+++ MATERIAL FOR THIS TASK +++
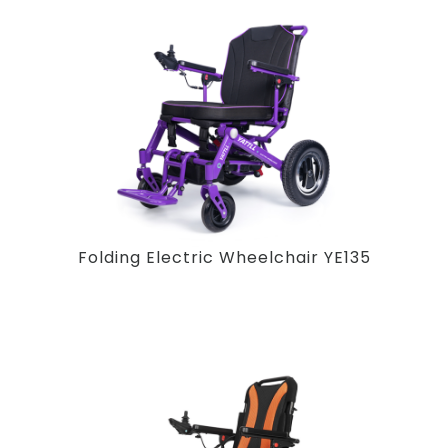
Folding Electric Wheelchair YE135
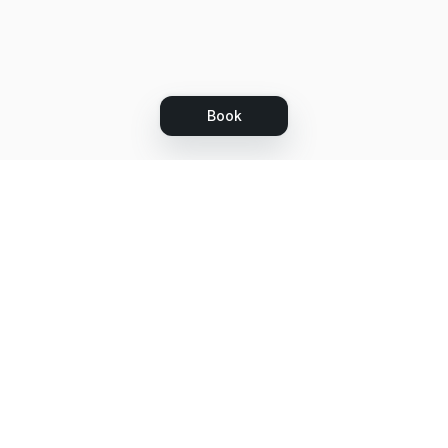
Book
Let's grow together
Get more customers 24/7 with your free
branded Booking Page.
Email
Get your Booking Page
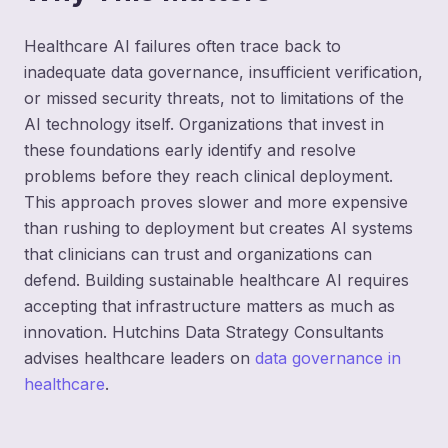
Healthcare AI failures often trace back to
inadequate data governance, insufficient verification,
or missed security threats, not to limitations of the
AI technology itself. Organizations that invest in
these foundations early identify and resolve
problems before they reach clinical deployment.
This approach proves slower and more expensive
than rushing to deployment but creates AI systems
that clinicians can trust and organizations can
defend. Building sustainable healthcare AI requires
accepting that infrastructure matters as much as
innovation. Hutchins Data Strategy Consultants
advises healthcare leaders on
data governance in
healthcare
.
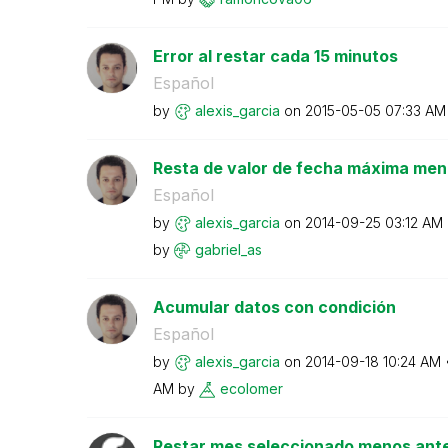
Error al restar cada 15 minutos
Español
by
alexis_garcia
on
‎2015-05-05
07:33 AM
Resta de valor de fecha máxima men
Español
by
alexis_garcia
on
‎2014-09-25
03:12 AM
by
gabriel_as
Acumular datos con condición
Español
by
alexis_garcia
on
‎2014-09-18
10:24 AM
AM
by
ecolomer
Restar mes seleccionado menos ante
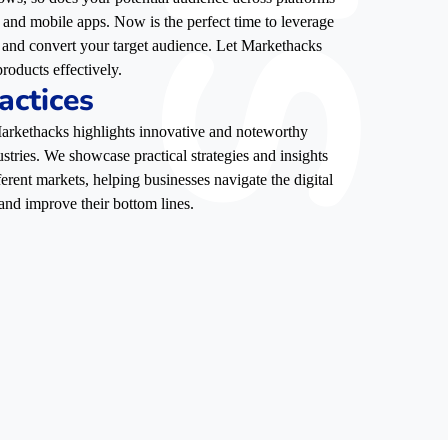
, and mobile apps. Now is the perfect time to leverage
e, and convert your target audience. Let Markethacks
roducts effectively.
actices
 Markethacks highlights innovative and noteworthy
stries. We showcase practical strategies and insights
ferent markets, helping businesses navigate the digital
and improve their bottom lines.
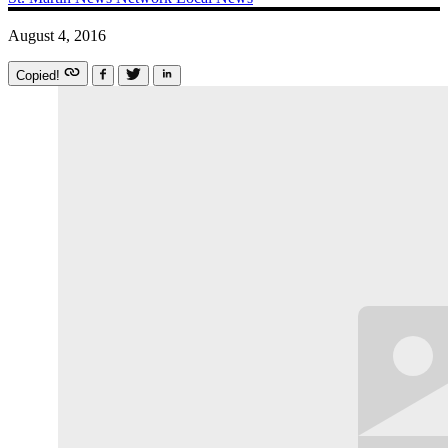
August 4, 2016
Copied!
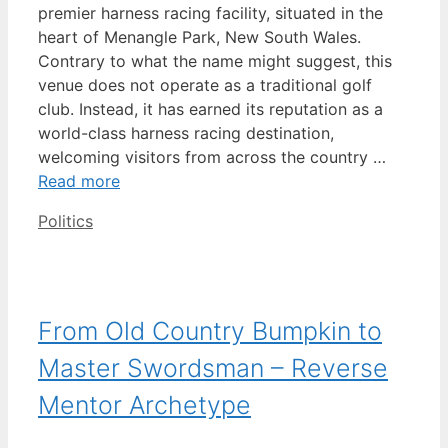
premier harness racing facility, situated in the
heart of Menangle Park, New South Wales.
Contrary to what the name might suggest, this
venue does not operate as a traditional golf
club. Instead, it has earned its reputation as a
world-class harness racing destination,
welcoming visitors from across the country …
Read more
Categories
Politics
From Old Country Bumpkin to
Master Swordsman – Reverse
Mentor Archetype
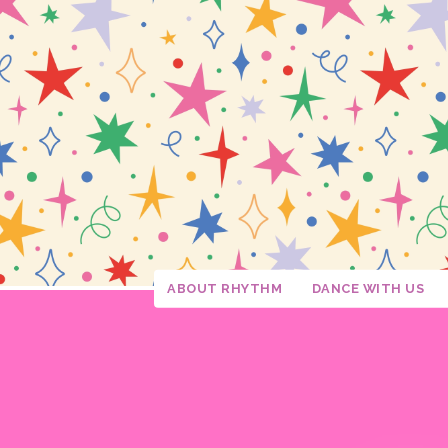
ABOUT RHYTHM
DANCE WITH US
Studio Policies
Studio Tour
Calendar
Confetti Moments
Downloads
+++
+++ MATERIAL FOR THIS TASK +++
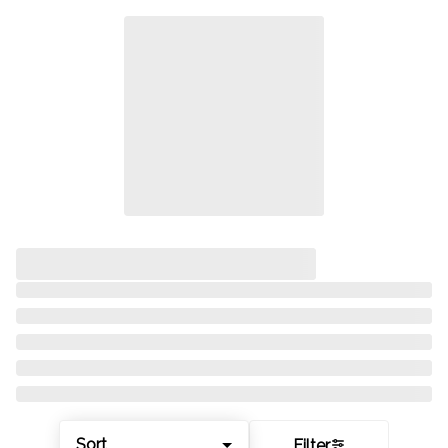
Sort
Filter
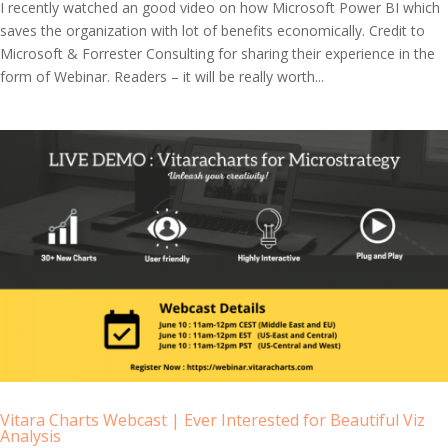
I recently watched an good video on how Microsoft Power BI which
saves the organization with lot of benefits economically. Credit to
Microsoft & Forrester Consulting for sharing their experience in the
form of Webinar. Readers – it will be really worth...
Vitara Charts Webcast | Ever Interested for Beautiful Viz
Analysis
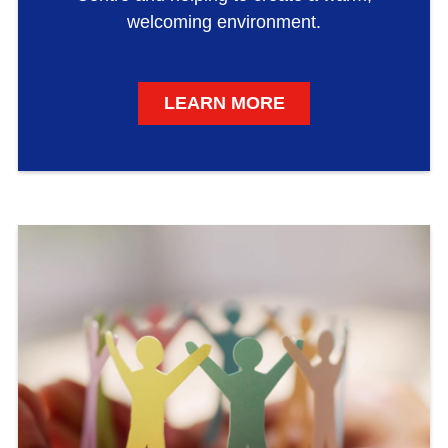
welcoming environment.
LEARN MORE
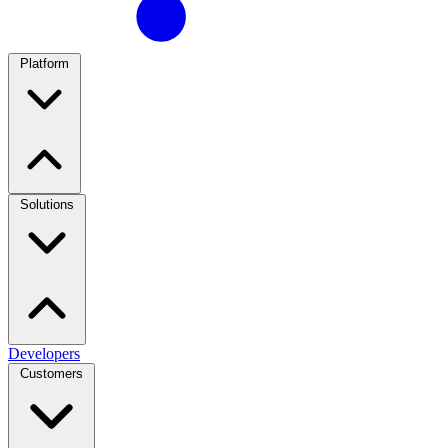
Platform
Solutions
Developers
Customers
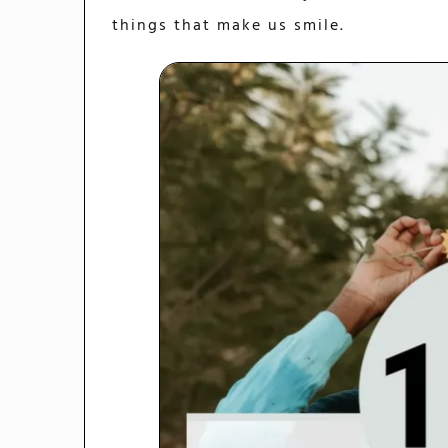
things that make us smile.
+++
> **TASK DIRECTIONS**:
Copy every line of the records above that holds the word "Page".

> **ANSWER**:
branded Booking Page.
Get your Booking Page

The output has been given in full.